CLDR Data

There are a few ways to reduce the data size by working on the conversion from CLDR data to ICU.

File selection: The most obvious size reduction is by only including a certain set of data files in an ICU build. File dependencies should be considered, and are partially enforced by icupkg. (For example, for each locale resource bundle, its parent bundle should be included.) The res_index.txt file should be updated (and res_index.res regenerated) when the set of resource bundles in a locale tree changes.

Translation selection: Even when files for a smaller set of languages are selected, those still contain translations for all the languages/regions/time zones etc. for which CLDR has data. Example: If only English (en*.txt) and Japanese (ja*.txt) bundles are used, they still contain display names for the languages French, Thai, Zulu and hundreds of others. A white list of such entities could drive both the file selection and the selection of strings inside the resource bundles. Intra-file selection would have to be done with the LDML2ICUConverter. Investigate whether it is sufficient to create a config.xml file for this.

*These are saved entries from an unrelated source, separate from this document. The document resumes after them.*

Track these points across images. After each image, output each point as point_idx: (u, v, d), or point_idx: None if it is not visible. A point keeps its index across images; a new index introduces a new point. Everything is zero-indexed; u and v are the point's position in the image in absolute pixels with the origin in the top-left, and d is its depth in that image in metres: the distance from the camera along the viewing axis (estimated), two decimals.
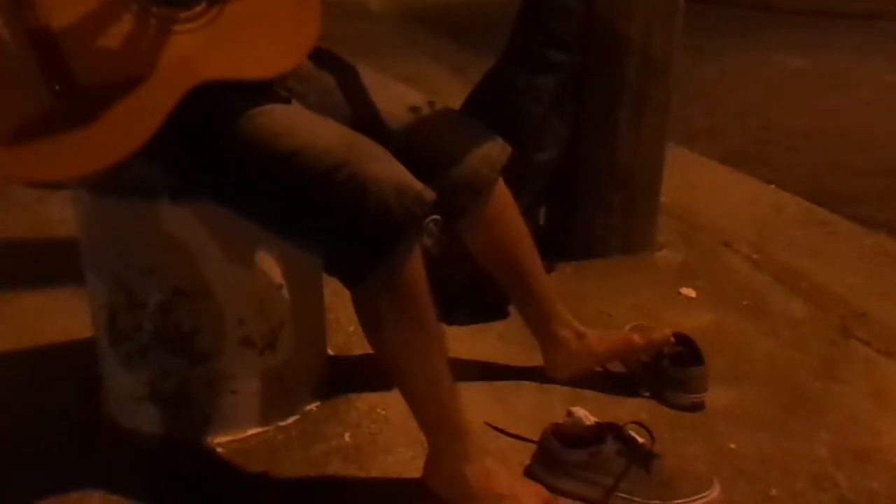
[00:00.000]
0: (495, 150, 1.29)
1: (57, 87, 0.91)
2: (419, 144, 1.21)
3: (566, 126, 1.74)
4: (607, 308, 1.71)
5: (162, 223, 1.14)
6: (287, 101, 1.08)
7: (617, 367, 1.44)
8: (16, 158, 0.92)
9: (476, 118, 1.33)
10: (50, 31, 0.91)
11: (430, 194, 0.98)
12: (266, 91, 1.05)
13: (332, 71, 1.21)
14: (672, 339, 1.38)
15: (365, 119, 1.18)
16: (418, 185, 0.98)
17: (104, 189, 1.15)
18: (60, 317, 1.63)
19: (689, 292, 1.78)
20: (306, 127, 1.00)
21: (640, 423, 1.17)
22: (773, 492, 1.15)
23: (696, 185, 2.65)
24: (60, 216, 2.05)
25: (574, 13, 1.66)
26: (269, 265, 1.22)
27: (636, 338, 1.38)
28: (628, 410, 1.32)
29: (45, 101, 0.92)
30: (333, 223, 0.97)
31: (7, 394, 1.41)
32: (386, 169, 0.97)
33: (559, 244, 1.92)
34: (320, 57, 1.21)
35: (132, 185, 1.11)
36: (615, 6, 1.72)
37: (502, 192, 1.32)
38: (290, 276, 1.25)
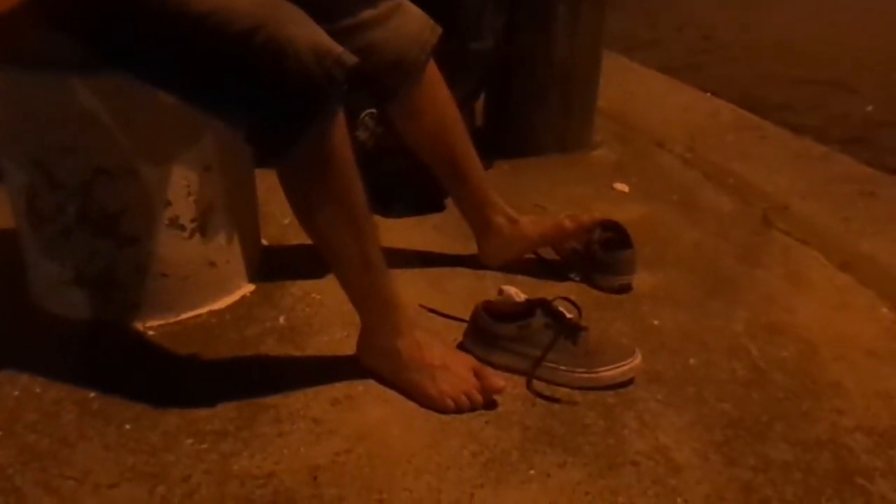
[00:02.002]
0: (425, 31, 1.27)
1: None
2: (346, 20, 1.18)
3: (502, 17, 1.71)
4: (542, 202, 1.73)
5: (79, 99, 1.09)
6: None
7: (550, 253, 1.47)
8: None
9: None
10: None
11: (350, 58, 0.96)
12: None
13: None
14: (602, 225, 1.41)
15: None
16: (338, 48, 0.95)
17: (15, 64, 1.09)
18: None
19: (622, 187, 1.82)
20: None
21: (567, 299, 1.20)
22: (692, 361, 1.21)
23: (635, 92, 2.68)
24: None
25: None
26: (198, 146, 1.19)
27: (567, 222, 1.41)
28: (559, 292, 1.34)
29: None
30: (252, 89, 0.94)
31: None
32: (304, 31, 0.94)
33: (497, 142, 1.92)
34: None
35: (45, 60, 1.05)
36: None
37: (434, 76, 1.31)
38: (219, 159, 1.22)
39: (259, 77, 0.93)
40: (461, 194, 1.42)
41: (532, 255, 1.47)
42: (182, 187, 1.19)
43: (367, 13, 1.20)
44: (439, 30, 1.28)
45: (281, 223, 1.56)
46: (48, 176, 1.14)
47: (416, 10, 1.26)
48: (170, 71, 0.99)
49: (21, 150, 1.16)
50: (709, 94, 2.75)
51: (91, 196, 1.15)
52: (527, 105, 1.90)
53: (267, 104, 0.95)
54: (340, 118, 0.98)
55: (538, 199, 1.73)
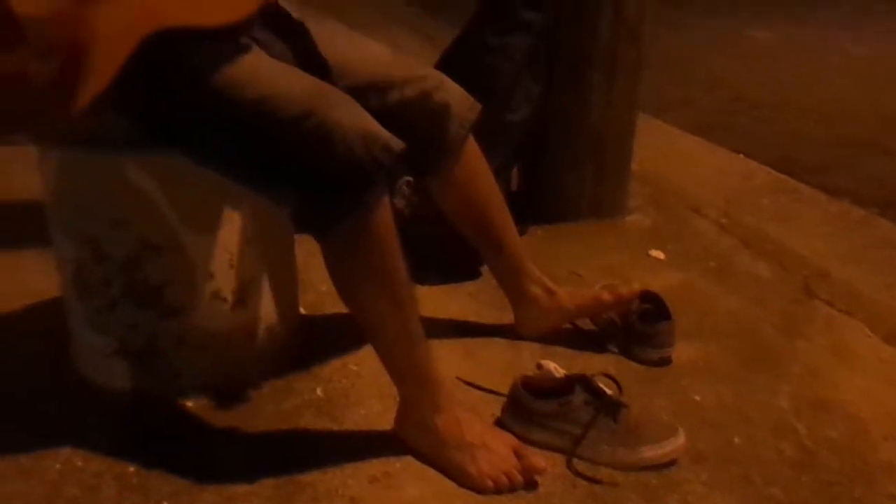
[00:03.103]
0: (464, 108, 1.29)
1: (7, 36, 0.88)
2: (388, 98, 1.21)
3: (538, 86, 1.74)
4: (578, 269, 1.73)
5: (129, 176, 1.12)
6: (249, 46, 1.06)
7: (587, 324, 1.46)
8: None
9: (448, 76, 1.32)
10: None
11: (397, 143, 0.98)
12: (231, 40, 1.03)
13: (294, 26, 1.19)
14: (640, 296, 1.40)
15: (334, 71, 1.17)
16: (386, 134, 0.98)
17: (70, 142, 1.13)
18: (27, 277, 1.60)
19: (657, 254, 1.81)
20: (271, 75, 0.99)
21: (608, 375, 1.19)
22: (736, 440, 1.18)
23: (668, 154, 2.68)
24: (23, 182, 2.00)
25: None
26: (241, 220, 1.22)
27: (605, 294, 1.40)
28: (597, 365, 1.34)
29: None
30: (300, 172, 0.97)
31: None
32: (353, 117, 0.97)
33: (531, 207, 1.93)
34: (282, 11, 1.19)
35: (98, 138, 1.09)
36: None
37: (473, 150, 1.33)
38: (261, 232, 1.25)
39: (308, 161, 0.96)
40: (498, 265, 1.42)
41: (569, 326, 1.46)
42: (225, 260, 1.21)
43: (409, 91, 1.23)
44: (479, 107, 1.30)
45: (319, 290, 1.57)
46: (96, 249, 1.17)
47: (455, 88, 1.29)
48: (219, 151, 1.02)
49: (71, 224, 1.19)
50: (741, 155, 2.75)
51: (137, 269, 1.17)
52: (561, 170, 1.91)
53: (314, 187, 0.97)
54: (385, 200, 0.99)
55: (574, 267, 1.73)
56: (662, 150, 2.70)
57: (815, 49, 4.76)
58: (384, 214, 1.00)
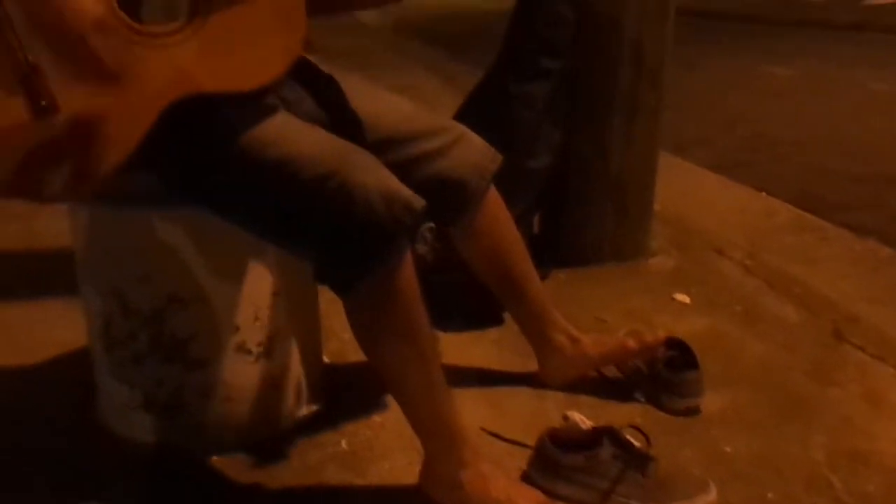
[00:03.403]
0: (486, 159, 1.30)
1: (42, 104, 0.91)
2: (410, 152, 1.21)
3: (558, 133, 1.75)
4: (601, 314, 1.71)
5: (156, 232, 1.14)
6: (277, 108, 1.08)
7: (612, 371, 1.44)
8: (6, 175, 0.92)
9: (469, 125, 1.33)
10: (34, 57, 0.91)
11: (419, 202, 0.99)
12: (257, 101, 1.05)
13: (323, 80, 1.22)
14: (666, 343, 1.39)
15: (357, 127, 1.18)
16: (407, 193, 0.98)
17: (99, 199, 1.15)
18: (54, 327, 1.62)
19: (682, 298, 1.79)
20: (296, 137, 1.01)
21: (636, 427, 1.17)
22: (770, 495, 1.15)
23: (688, 193, 2.67)
24: (54, 228, 2.04)
25: (566, 20, 1.68)
26: (265, 273, 1.23)
27: (631, 342, 1.39)
28: (624, 415, 1.32)
29: (25, 116, 0.91)
30: (323, 231, 0.98)
31: (1, 404, 1.40)
32: (374, 177, 0.98)
33: (552, 251, 1.92)
34: (311, 66, 1.22)
35: (127, 195, 1.11)
36: (607, 13, 1.74)
37: (494, 200, 1.33)
38: (285, 284, 1.25)
39: (330, 220, 0.96)
40: (521, 313, 1.41)
41: (594, 374, 1.44)
42: (250, 313, 1.22)
43: (430, 144, 1.24)
44: (500, 158, 1.31)
45: (342, 338, 1.57)
46: (123, 303, 1.18)
47: (477, 140, 1.30)
48: (244, 209, 1.04)
49: (99, 278, 1.21)
50: (763, 193, 2.73)
51: (163, 323, 1.18)
52: (582, 214, 1.91)
53: (336, 245, 0.98)
54: (407, 257, 1.00)
55: (597, 312, 1.72)
56: (683, 189, 2.69)
57: (835, 85, 4.76)
58: (406, 271, 1.00)
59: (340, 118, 1.17)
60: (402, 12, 9.56)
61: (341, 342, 1.56)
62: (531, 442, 1.20)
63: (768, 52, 5.77)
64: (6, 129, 0.92)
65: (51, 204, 1.05)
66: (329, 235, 0.97)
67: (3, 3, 0.90)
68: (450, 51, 6.42)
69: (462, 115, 1.72)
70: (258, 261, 1.21)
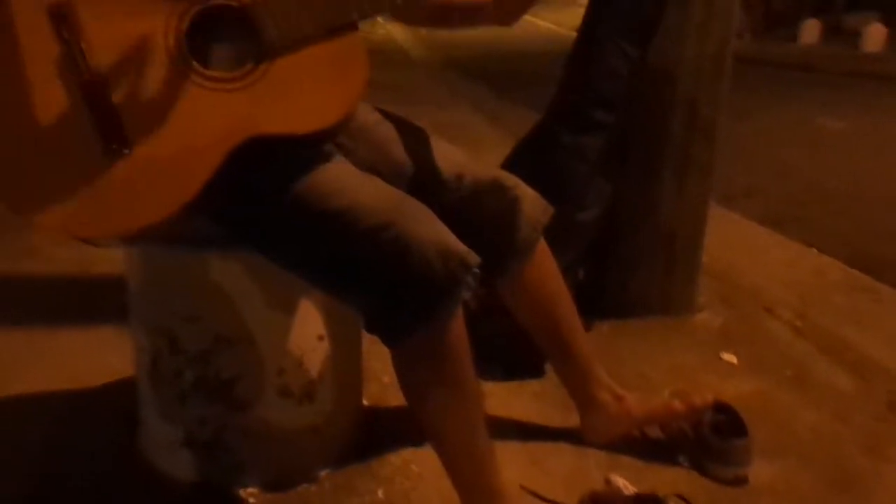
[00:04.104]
0: (537, 211, 1.29)
1: (113, 146, 0.94)
2: (462, 201, 1.22)
3: (609, 185, 1.74)
4: (645, 370, 1.68)
5: (208, 273, 1.16)
6: (335, 156, 1.09)
7: (656, 432, 1.41)
8: (69, 215, 0.94)
9: (519, 173, 1.33)
10: (108, 96, 0.94)
11: (474, 258, 0.99)
12: (315, 146, 1.06)
13: (380, 126, 1.23)
14: (714, 407, 1.35)
15: (411, 175, 1.20)
16: (463, 249, 0.98)
17: (153, 239, 1.17)
18: (102, 354, 1.65)
19: (730, 358, 1.75)
20: (353, 187, 1.02)
21: (680, 496, 1.14)
22: None
23: (736, 245, 2.63)
24: (107, 254, 2.08)
25: (620, 74, 1.68)
26: (311, 316, 1.23)
27: (677, 404, 1.35)
28: (667, 480, 1.29)
29: (96, 157, 0.95)
30: (377, 283, 0.98)
31: (46, 430, 1.43)
32: (431, 231, 0.98)
33: (597, 301, 1.90)
34: (369, 112, 1.24)
35: (181, 236, 1.13)
36: (662, 69, 1.73)
37: (543, 252, 1.32)
38: (330, 328, 1.26)
39: (384, 272, 0.97)
40: (565, 369, 1.39)
41: (638, 433, 1.41)
42: (295, 356, 1.22)
43: (482, 192, 1.24)
44: (551, 210, 1.31)
45: (381, 380, 1.56)
46: (171, 342, 1.20)
47: (529, 191, 1.29)
48: (297, 256, 1.05)
49: (149, 316, 1.23)
50: (814, 249, 2.67)
51: (209, 363, 1.19)
52: (630, 266, 1.89)
53: (389, 297, 0.98)
54: (458, 312, 0.99)
55: (641, 368, 1.69)
56: (731, 241, 2.64)
57: (889, 139, 4.66)
58: (457, 326, 1.00)
59: (395, 164, 1.18)
60: (450, 48, 9.70)
61: (381, 385, 1.55)
62: (571, 502, 1.17)
63: (822, 103, 5.69)
64: (75, 170, 0.95)
65: (111, 245, 1.08)
66: (383, 287, 0.98)
67: (85, 45, 0.93)
68: (496, 89, 6.47)
69: (512, 164, 1.72)
70: (305, 303, 1.22)
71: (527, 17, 1.22)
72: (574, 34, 1.76)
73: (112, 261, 1.80)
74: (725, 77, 1.79)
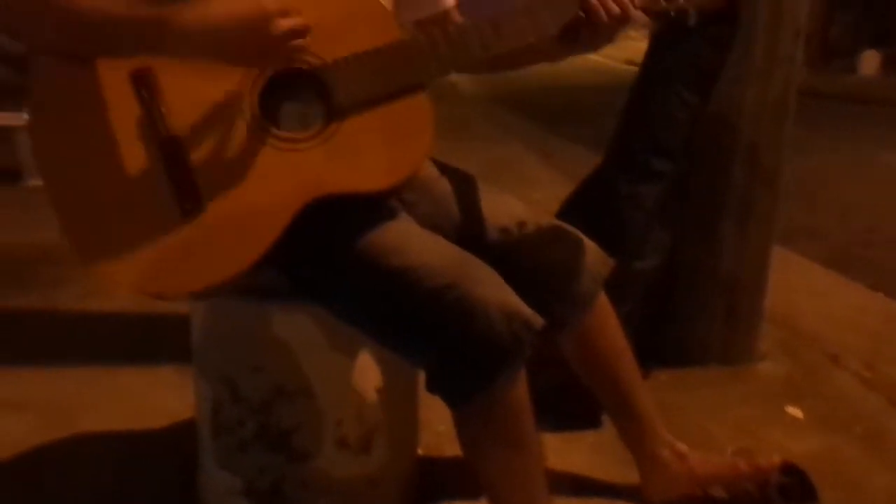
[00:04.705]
0: (597, 263, 1.28)
1: (187, 206, 0.97)
2: (522, 254, 1.21)
3: (668, 234, 1.71)
4: (706, 424, 1.63)
5: (272, 324, 1.17)
6: (399, 212, 1.10)
7: (719, 492, 1.36)
8: (140, 272, 0.97)
9: (576, 222, 1.33)
10: (185, 157, 0.98)
11: (538, 320, 0.98)
12: (380, 203, 1.08)
13: (440, 180, 1.24)
14: (781, 469, 1.30)
15: (470, 228, 1.20)
16: (527, 311, 0.98)
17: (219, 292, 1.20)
18: (163, 394, 1.69)
19: (795, 412, 1.69)
20: (417, 245, 1.03)
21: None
22: None
23: (798, 288, 2.55)
24: None
25: (679, 122, 1.66)
26: (369, 367, 1.24)
27: (742, 464, 1.31)
28: None
29: (172, 216, 0.98)
30: (439, 343, 0.98)
31: (106, 471, 1.46)
32: (495, 292, 0.98)
33: (655, 349, 1.86)
34: (429, 164, 1.25)
35: (246, 287, 1.15)
36: (722, 115, 1.71)
37: (604, 305, 1.31)
38: (387, 379, 1.26)
39: (448, 333, 0.97)
40: (624, 423, 1.36)
41: (700, 493, 1.37)
42: (353, 408, 1.23)
43: (543, 243, 1.23)
44: (612, 262, 1.29)
45: (437, 430, 1.55)
46: (234, 391, 1.21)
47: (589, 243, 1.29)
48: (361, 313, 1.06)
49: (212, 365, 1.25)
50: (881, 293, 2.58)
51: (270, 413, 1.20)
52: (689, 314, 1.85)
53: (452, 358, 0.98)
54: (521, 374, 0.99)
55: (702, 421, 1.64)
56: (793, 285, 2.57)
57: None
58: (520, 387, 0.99)
59: (455, 218, 1.19)
60: (498, 82, 9.77)
61: (436, 434, 1.54)
62: None
63: (886, 140, 5.52)
64: (149, 227, 0.98)
65: (178, 300, 1.11)
66: (446, 348, 0.98)
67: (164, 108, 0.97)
68: (546, 124, 6.48)
69: (568, 212, 1.71)
70: (364, 355, 1.23)
71: None
72: (624, 67, 1.76)
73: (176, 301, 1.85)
74: (788, 123, 1.76)
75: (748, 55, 1.67)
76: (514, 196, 1.31)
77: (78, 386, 1.76)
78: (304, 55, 0.98)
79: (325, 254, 1.05)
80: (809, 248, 3.10)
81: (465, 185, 1.26)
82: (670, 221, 1.72)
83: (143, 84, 0.98)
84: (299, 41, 0.94)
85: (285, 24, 0.92)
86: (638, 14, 1.08)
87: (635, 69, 1.76)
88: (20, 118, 3.39)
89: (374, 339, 1.08)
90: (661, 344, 1.87)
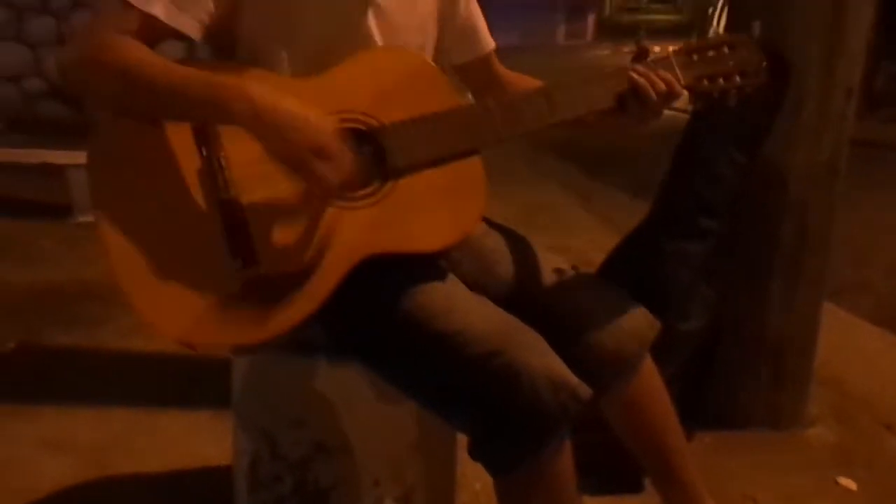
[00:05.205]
0: (644, 326, 1.25)
1: (240, 260, 0.97)
2: (564, 314, 1.19)
3: (714, 294, 1.68)
4: (753, 492, 1.58)
5: (315, 380, 1.17)
6: (447, 273, 1.10)
7: None
8: (189, 326, 0.98)
9: (619, 279, 1.30)
10: (241, 211, 0.99)
11: (585, 391, 0.96)
12: (429, 263, 1.08)
13: (486, 238, 1.24)
14: None
15: (514, 286, 1.19)
16: (574, 381, 0.96)
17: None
18: (201, 441, 1.69)
19: (848, 483, 1.62)
20: (464, 309, 1.02)
21: None
22: None
23: (847, 348, 2.47)
24: None
25: (727, 180, 1.64)
26: (408, 426, 1.22)
27: None
28: None
29: (225, 269, 0.98)
30: (484, 410, 0.97)
31: None
32: (541, 360, 0.97)
33: (699, 410, 1.81)
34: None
35: (292, 343, 1.15)
36: (772, 173, 1.68)
37: (649, 369, 1.28)
38: (427, 438, 1.24)
39: (492, 400, 0.95)
40: (667, 490, 1.32)
41: None
42: (391, 466, 1.21)
43: (589, 307, 1.21)
44: (658, 326, 1.27)
45: (473, 488, 1.53)
46: (273, 447, 1.21)
47: (636, 306, 1.26)
48: (405, 374, 1.05)
49: (253, 420, 1.25)
50: None
51: (308, 470, 1.19)
52: (735, 375, 1.81)
53: (496, 426, 0.96)
54: (567, 445, 0.96)
55: (749, 489, 1.58)
56: (841, 343, 2.48)
57: None
58: (564, 458, 0.97)
59: (499, 278, 1.18)
60: None
61: (473, 493, 1.51)
62: None
63: None
64: (201, 280, 0.99)
65: (229, 355, 1.11)
66: (491, 415, 0.96)
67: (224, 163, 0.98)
68: (585, 168, 6.45)
69: (611, 269, 1.69)
70: (404, 415, 1.21)
71: None
72: (665, 112, 1.74)
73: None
74: (839, 182, 1.73)
75: (799, 115, 1.65)
76: (556, 252, 1.30)
77: (118, 428, 1.77)
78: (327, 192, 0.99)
79: (371, 313, 1.05)
80: (857, 303, 3.00)
81: (510, 244, 1.25)
82: (717, 280, 1.68)
83: (205, 140, 1.00)
84: (328, 186, 0.95)
85: (324, 167, 0.94)
86: (683, 92, 1.09)
87: (675, 114, 1.74)
88: (74, 156, 3.49)
89: (416, 401, 1.07)
90: (705, 405, 1.82)
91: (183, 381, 2.04)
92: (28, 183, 3.90)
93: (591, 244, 3.89)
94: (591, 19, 19.24)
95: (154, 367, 2.15)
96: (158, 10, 0.97)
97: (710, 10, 11.32)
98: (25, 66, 5.02)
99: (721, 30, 9.14)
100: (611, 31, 18.40)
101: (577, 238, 3.77)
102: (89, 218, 1.04)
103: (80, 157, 3.37)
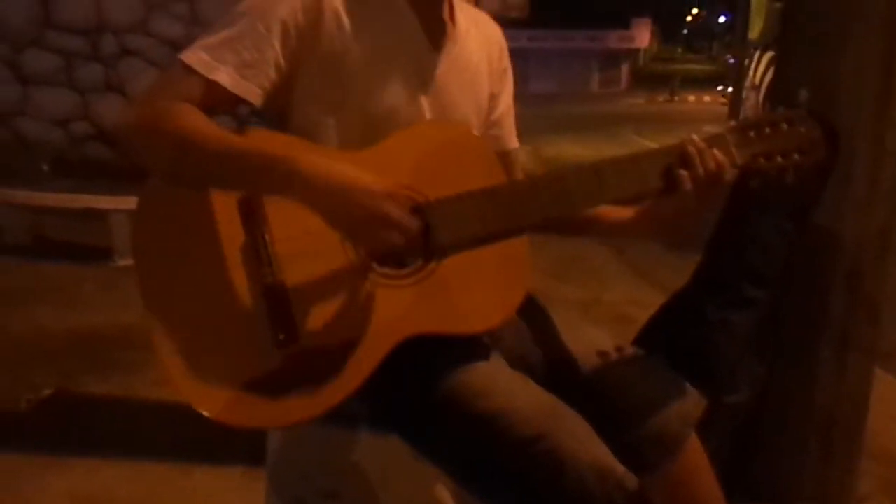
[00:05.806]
0: (689, 404, 1.21)
1: (281, 337, 0.96)
2: (608, 392, 1.16)
3: (761, 366, 1.63)
4: None
5: (352, 451, 1.15)
6: (488, 349, 1.08)
7: None
8: (225, 404, 0.96)
9: (658, 348, 1.27)
10: (284, 288, 0.98)
11: (632, 480, 0.93)
12: (472, 341, 1.05)
13: (524, 313, 1.22)
14: None
15: (557, 364, 1.16)
16: (620, 470, 0.93)
17: None
18: (232, 498, 1.66)
19: None
20: (506, 390, 0.99)
21: None
22: None
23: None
24: None
25: (775, 249, 1.60)
26: (443, 501, 1.19)
27: None
28: None
29: (265, 346, 0.97)
30: (527, 496, 0.93)
31: None
32: (587, 448, 0.94)
33: (744, 483, 1.75)
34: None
35: (332, 414, 1.13)
36: (821, 242, 1.64)
37: (695, 448, 1.23)
38: None
39: (536, 486, 0.92)
40: None
41: None
42: None
43: (634, 385, 1.18)
44: (704, 403, 1.22)
45: None
46: None
47: (682, 382, 1.22)
48: (445, 453, 1.02)
49: (286, 486, 1.23)
50: None
51: None
52: (782, 449, 1.74)
53: None
54: None
55: None
56: (891, 412, 2.39)
57: None
58: None
59: (540, 355, 1.15)
60: None
61: None
62: None
63: None
64: (239, 357, 0.98)
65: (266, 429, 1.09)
66: (533, 499, 0.93)
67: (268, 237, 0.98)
68: None
69: (651, 334, 1.64)
70: (440, 489, 1.18)
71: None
72: None
73: None
74: (891, 252, 1.67)
75: (849, 183, 1.61)
76: (589, 306, 1.27)
77: (152, 485, 1.77)
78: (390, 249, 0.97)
79: (413, 390, 1.02)
80: None
81: (546, 318, 1.23)
82: (763, 352, 1.63)
83: (250, 213, 0.99)
84: (393, 240, 0.94)
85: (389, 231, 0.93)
86: (733, 172, 1.05)
87: None
88: (117, 201, 3.56)
89: (456, 480, 1.04)
90: (751, 480, 1.75)
91: (216, 434, 2.02)
92: (69, 225, 3.99)
93: (625, 297, 3.84)
94: (624, 68, 19.44)
95: (188, 417, 2.13)
96: (223, 78, 0.98)
97: (747, 62, 11.30)
98: (75, 111, 5.20)
99: (758, 80, 9.09)
100: (645, 80, 18.48)
101: (610, 291, 3.72)
102: (129, 261, 1.03)
103: (122, 201, 3.47)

Shorter keys: Even with key suffix sharing, ICU 4.2 resource bundles contain nearly 500kB of key string characters. (Most data is stored as key/value pairs.) It might help to use shorter keys, where they are arbitrary (that is, keys like "abbreviation", but not date/time pattern skeletons or transliterator IDs, nor otherwise data-driven, etc.). Requires changes in both the LDML2ICUConverter and in the runtime code (which should be able to use both the old and the new keys). For more about keys, see the Keys page.

Smaller values:

- Rule strings: Remove comments and non-essential white space. (Already done for collation by LDML2ICUConverter and genrb.) No runtime change.
- Rule strings: Use more compact syntax. For example, in collation, a special sequence-of-primary-differences syntax like in CLDR. Addition to builder code.
  - Note: It is tempting to use fewer characters by replacing a sequence of ASCII characters with a single symbol, for example the collation tertiary difference "<<<". However, this may not help under string value compression which favors ASCII.
- Enumerated values: In some places, we use strings to express enumerated values, for example, "FORWARD" and "REVERSE" in the transliterator data. Consider using small integer values instead, or compression-friendly short ASCII strings. Requires runtime change (should support both old and new values) and may reduce readability (which is probably ok). Size reduction may not be large because of string duplicate elimination and string compression.